Change every "Return" in the lines below to "Provide", and reproduce the lines with nothing else altered.

A block of data:
** BEGIN **
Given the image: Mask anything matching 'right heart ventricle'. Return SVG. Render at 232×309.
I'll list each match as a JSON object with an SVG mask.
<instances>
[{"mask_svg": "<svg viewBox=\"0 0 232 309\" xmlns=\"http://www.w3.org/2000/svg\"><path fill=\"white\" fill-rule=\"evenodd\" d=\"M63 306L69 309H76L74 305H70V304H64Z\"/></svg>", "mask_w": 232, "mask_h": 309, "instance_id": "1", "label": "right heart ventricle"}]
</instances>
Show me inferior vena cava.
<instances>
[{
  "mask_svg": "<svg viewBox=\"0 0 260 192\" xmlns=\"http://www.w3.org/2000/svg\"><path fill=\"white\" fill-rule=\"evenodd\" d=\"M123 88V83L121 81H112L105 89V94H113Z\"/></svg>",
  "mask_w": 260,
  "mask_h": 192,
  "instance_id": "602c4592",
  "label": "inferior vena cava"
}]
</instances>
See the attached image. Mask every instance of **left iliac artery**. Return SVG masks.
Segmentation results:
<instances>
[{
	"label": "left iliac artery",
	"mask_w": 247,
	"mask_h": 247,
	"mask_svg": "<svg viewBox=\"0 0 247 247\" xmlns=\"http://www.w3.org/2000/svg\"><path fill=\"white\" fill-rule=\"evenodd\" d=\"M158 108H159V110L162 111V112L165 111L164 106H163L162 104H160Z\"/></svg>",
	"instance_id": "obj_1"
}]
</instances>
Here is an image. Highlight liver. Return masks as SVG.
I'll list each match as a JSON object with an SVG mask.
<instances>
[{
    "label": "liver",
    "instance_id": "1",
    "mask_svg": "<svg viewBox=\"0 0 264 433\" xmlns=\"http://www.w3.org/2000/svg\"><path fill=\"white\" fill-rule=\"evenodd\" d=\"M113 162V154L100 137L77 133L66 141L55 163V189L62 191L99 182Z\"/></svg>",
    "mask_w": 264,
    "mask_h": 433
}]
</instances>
** END **
# Reply to the task
Given the image: Mask anything matching 'right heart ventricle'. Provide SVG. Render at 232×309.
I'll list each match as a JSON object with an SVG mask.
<instances>
[{"mask_svg": "<svg viewBox=\"0 0 232 309\" xmlns=\"http://www.w3.org/2000/svg\"><path fill=\"white\" fill-rule=\"evenodd\" d=\"M63 306L69 309H76L74 305H70V304H64Z\"/></svg>", "mask_w": 232, "mask_h": 309, "instance_id": "1", "label": "right heart ventricle"}]
</instances>
Show me inferior vena cava.
<instances>
[{
  "mask_svg": "<svg viewBox=\"0 0 260 192\" xmlns=\"http://www.w3.org/2000/svg\"><path fill=\"white\" fill-rule=\"evenodd\" d=\"M123 88V83L121 81H112L105 89V94H113Z\"/></svg>",
  "mask_w": 260,
  "mask_h": 192,
  "instance_id": "602c4592",
  "label": "inferior vena cava"
}]
</instances>
See the attached image. Mask every instance of **left iliac artery**. Provide SVG masks.
Segmentation results:
<instances>
[{
	"label": "left iliac artery",
	"mask_w": 247,
	"mask_h": 247,
	"mask_svg": "<svg viewBox=\"0 0 247 247\" xmlns=\"http://www.w3.org/2000/svg\"><path fill=\"white\" fill-rule=\"evenodd\" d=\"M158 108H159V110L162 111V112L165 111L164 106H163L162 104H160Z\"/></svg>",
	"instance_id": "obj_1"
}]
</instances>
Here is an image. Highlight liver. Provide masks as SVG.
I'll list each match as a JSON object with an SVG mask.
<instances>
[{
    "label": "liver",
    "instance_id": "1",
    "mask_svg": "<svg viewBox=\"0 0 264 433\" xmlns=\"http://www.w3.org/2000/svg\"><path fill=\"white\" fill-rule=\"evenodd\" d=\"M113 162V154L100 137L77 133L66 141L55 163V189L62 191L99 182Z\"/></svg>",
    "mask_w": 264,
    "mask_h": 433
}]
</instances>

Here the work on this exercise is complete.